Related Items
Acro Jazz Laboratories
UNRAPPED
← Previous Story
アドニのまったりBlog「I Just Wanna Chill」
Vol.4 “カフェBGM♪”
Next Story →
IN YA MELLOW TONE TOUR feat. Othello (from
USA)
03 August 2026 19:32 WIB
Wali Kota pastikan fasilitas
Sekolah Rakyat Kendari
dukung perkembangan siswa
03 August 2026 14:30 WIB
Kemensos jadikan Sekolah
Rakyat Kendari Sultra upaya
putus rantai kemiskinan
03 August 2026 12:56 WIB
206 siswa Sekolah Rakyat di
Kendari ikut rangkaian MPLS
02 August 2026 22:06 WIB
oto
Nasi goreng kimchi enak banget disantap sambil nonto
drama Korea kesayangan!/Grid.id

==

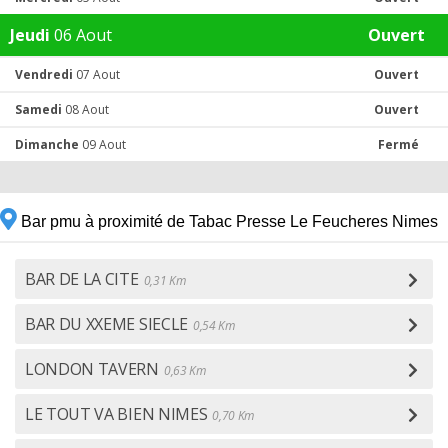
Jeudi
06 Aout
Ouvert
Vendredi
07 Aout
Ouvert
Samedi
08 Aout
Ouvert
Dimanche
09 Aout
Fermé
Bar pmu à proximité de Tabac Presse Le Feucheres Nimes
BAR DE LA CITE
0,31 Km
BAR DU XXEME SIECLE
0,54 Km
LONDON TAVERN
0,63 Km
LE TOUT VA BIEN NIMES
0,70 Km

Exercise directions: How many lines in the records above contain the string "Rakyat"? Letter case counts, and your reply should be the number alone.

Response box: 3